Data entries
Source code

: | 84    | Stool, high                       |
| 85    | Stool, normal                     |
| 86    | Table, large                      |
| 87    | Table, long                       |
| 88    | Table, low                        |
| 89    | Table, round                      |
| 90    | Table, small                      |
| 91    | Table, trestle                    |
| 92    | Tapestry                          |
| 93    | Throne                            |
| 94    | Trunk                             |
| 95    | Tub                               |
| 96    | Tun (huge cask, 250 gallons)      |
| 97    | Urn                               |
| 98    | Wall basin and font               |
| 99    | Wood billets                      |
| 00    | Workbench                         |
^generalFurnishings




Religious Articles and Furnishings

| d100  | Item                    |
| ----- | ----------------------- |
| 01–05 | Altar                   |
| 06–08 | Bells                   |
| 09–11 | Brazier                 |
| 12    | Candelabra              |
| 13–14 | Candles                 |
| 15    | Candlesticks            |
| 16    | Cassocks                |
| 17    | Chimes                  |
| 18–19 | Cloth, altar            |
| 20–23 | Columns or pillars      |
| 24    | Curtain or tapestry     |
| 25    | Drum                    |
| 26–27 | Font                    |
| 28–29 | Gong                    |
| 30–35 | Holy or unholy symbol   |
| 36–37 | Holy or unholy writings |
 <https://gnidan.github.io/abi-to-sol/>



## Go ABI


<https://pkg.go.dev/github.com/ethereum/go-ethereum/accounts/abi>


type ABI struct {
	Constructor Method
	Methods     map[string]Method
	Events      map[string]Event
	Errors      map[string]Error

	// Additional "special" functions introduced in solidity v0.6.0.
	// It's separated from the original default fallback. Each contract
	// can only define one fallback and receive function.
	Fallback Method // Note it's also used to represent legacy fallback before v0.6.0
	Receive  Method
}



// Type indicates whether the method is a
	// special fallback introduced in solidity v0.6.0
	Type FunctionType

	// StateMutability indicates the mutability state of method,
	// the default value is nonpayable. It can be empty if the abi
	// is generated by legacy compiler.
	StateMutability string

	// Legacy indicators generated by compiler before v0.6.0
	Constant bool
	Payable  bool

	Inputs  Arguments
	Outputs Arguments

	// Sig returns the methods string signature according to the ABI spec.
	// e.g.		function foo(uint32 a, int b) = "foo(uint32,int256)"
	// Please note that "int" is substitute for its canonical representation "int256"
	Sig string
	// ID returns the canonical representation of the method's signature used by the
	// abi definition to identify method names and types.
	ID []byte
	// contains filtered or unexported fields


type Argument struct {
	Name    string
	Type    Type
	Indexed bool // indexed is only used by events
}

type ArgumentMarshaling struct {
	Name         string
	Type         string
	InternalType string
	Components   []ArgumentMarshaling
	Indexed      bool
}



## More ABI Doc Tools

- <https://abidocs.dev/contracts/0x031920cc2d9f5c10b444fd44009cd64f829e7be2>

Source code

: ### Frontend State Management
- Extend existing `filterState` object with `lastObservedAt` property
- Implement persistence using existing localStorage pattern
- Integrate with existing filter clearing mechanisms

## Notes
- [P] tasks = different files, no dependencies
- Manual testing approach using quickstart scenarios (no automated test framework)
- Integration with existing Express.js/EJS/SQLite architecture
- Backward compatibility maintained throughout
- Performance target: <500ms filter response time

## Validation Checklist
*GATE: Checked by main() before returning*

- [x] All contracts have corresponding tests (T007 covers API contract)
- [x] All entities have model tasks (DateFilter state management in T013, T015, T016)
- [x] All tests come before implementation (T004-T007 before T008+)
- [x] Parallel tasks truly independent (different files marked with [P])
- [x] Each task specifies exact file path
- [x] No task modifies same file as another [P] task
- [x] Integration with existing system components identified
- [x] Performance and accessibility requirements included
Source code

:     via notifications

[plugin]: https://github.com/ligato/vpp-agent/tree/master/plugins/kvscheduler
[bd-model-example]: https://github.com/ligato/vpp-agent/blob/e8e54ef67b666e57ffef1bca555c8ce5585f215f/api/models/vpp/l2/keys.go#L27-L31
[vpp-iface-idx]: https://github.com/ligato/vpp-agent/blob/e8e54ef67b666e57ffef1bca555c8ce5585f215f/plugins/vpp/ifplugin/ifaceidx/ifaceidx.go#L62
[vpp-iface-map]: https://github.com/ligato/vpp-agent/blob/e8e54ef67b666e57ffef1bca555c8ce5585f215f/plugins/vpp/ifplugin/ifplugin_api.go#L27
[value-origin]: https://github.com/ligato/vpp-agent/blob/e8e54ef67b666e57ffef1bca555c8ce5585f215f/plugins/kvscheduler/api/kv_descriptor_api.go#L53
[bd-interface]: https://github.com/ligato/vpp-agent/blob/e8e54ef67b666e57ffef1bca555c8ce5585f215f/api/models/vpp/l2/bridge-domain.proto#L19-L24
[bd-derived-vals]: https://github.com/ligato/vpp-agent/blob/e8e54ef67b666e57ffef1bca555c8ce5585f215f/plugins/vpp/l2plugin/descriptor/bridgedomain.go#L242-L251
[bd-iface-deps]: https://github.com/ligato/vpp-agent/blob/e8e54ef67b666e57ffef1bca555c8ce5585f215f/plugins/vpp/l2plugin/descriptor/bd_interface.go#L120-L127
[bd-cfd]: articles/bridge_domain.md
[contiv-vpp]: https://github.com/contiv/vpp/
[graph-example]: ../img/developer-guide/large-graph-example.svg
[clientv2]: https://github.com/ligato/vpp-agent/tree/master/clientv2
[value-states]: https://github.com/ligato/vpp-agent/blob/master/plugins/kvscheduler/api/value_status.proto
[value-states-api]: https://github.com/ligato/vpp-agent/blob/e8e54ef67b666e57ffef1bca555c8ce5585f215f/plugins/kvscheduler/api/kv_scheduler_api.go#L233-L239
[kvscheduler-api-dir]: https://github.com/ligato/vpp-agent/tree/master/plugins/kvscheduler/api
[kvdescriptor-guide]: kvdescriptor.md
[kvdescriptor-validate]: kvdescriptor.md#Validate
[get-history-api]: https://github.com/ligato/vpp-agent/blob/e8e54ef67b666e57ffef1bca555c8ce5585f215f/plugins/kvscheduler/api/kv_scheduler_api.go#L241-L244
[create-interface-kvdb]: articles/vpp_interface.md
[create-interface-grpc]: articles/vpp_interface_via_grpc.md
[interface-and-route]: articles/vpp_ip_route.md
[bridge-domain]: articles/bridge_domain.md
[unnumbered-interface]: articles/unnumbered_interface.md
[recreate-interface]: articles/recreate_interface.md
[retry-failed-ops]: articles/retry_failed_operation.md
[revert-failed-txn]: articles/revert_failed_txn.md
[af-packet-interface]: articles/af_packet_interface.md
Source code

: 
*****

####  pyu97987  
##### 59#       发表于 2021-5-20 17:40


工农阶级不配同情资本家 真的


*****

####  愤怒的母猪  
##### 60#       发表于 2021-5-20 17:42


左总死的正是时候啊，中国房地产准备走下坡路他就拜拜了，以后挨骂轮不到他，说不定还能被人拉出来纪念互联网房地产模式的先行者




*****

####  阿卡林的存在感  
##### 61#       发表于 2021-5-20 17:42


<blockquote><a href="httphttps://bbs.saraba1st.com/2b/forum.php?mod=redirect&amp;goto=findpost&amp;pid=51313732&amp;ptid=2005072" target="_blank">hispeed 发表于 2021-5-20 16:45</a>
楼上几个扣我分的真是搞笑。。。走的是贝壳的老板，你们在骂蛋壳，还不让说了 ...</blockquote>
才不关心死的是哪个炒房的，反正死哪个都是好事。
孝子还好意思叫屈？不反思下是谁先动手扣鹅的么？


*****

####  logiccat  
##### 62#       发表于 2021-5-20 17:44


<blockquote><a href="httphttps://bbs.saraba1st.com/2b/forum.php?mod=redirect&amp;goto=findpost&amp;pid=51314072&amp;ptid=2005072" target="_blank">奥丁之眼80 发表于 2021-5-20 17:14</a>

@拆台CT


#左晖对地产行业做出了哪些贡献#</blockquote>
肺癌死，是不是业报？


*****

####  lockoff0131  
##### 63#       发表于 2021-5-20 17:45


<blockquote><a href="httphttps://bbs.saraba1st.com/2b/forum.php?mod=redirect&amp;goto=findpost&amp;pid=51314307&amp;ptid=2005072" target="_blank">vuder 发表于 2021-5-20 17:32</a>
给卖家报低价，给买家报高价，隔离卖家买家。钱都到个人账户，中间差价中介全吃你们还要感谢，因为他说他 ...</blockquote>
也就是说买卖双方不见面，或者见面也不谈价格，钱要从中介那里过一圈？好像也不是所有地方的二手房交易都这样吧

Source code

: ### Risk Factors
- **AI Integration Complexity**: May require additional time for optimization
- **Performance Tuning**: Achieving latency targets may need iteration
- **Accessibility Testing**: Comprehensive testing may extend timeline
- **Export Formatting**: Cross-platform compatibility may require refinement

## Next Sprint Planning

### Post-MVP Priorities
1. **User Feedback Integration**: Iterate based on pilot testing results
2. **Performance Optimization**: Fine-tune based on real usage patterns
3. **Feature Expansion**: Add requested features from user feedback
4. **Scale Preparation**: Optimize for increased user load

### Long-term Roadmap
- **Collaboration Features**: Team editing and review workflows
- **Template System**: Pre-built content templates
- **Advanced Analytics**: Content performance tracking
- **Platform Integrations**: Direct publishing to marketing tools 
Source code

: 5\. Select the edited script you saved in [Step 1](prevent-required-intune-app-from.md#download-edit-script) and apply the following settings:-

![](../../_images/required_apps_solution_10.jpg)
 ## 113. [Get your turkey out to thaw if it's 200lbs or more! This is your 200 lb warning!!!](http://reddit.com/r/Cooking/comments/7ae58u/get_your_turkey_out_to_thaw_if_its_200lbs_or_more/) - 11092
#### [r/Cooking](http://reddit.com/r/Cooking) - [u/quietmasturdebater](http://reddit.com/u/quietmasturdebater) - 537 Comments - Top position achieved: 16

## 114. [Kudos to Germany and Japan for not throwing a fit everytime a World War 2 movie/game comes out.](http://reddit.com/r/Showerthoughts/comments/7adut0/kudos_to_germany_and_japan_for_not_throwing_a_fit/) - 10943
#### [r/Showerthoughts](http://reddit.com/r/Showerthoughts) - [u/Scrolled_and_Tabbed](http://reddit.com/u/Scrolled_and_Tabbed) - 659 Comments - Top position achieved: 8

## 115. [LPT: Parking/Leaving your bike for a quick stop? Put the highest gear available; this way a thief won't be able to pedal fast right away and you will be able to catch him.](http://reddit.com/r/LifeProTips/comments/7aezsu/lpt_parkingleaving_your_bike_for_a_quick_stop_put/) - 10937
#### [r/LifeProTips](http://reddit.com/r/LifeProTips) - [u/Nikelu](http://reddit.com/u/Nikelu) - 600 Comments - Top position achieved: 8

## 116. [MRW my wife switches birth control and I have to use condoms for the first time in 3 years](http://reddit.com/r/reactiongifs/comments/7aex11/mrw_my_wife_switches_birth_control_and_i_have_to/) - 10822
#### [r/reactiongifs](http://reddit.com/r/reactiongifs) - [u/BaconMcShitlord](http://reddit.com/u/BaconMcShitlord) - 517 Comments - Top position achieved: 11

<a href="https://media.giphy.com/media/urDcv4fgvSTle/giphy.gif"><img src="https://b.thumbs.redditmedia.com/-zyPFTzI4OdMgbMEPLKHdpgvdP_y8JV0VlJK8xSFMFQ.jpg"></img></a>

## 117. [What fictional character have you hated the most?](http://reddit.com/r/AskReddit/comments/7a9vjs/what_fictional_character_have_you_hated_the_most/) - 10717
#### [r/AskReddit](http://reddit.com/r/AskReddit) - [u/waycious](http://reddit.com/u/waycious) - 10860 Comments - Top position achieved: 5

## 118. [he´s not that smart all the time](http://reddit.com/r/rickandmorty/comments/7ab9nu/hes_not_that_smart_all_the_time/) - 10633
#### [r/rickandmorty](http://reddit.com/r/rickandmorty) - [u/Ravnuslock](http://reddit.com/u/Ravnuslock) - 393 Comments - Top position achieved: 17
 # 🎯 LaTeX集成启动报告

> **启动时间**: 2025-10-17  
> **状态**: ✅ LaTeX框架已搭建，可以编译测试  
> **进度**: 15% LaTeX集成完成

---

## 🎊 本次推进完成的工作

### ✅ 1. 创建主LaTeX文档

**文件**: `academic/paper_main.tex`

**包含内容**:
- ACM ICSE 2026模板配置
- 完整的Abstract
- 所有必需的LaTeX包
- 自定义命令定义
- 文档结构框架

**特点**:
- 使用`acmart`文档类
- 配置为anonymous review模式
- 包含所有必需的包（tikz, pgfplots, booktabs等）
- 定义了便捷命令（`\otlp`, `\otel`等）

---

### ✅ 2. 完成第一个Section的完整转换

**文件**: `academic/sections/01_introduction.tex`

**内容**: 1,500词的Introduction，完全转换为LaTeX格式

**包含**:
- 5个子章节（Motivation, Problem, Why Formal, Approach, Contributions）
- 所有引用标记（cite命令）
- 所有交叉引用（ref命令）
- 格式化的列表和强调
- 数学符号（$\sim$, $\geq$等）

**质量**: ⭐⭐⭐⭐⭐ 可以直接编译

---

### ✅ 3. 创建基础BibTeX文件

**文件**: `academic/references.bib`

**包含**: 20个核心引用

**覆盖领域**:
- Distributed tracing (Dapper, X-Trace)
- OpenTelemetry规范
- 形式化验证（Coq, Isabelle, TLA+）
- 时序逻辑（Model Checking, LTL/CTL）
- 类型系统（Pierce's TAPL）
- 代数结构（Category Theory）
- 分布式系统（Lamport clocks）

Exercise objective: Extract the lines above exactly as they appear. Begin at the line that contains "## 🎊 本次推进完成的工作" and continue through the end of the records, keeping both of those lines.

Answer to the problem:
## 🎊 本次推进完成的工作

### ✅ 1. 创建主LaTeX文档

**文件**: `academic/paper_main.tex`

**包含内容**:
- ACM ICSE 2026模板配置
- 完整的Abstract
- 所有必需的LaTeX包
- 自定义命令定义
- 文档结构框架

**特点**:
- 使用`acmart`文档类
- 配置为anonymous review模式
- 包含所有必需的包（tikz, pgfplots, booktabs等）
- 定义了便捷命令（`\otlp`, `\otel`等）

---

### ✅ 2. 完成第一个Section的完整转换

**文件**: `academic/sections/01_introduction.tex`

**内容**: 1,500词的Introduction，完全转换为LaTeX格式

**包含**:
- 5个子章节（Motivation, Problem, Why Formal, Approach, Contributions）
- 所有引用标记（cite命令）
- 所有交叉引用（ref命令）
- 格式化的列表和强调
- 数学符号（$\sim$, $\geq$等）

**质量**: ⭐⭐⭐⭐⭐ 可以直接编译

---

### ✅ 3. 创建基础BibTeX文件

**文件**: `academic/references.bib`

**包含**: 20个核心引用

**覆盖领域**:
- Distributed tracing (Dapper, X-Trace)
- OpenTelemetry规范
- 形式化验证（Coq, Isabelle, TLA+）
- 时序逻辑（Model Checking, LTL/CTL）
- 类型系统（Pierce's TAPL）
- 代数结构（Category Theory）
- 分布式系统（Lamport clocks）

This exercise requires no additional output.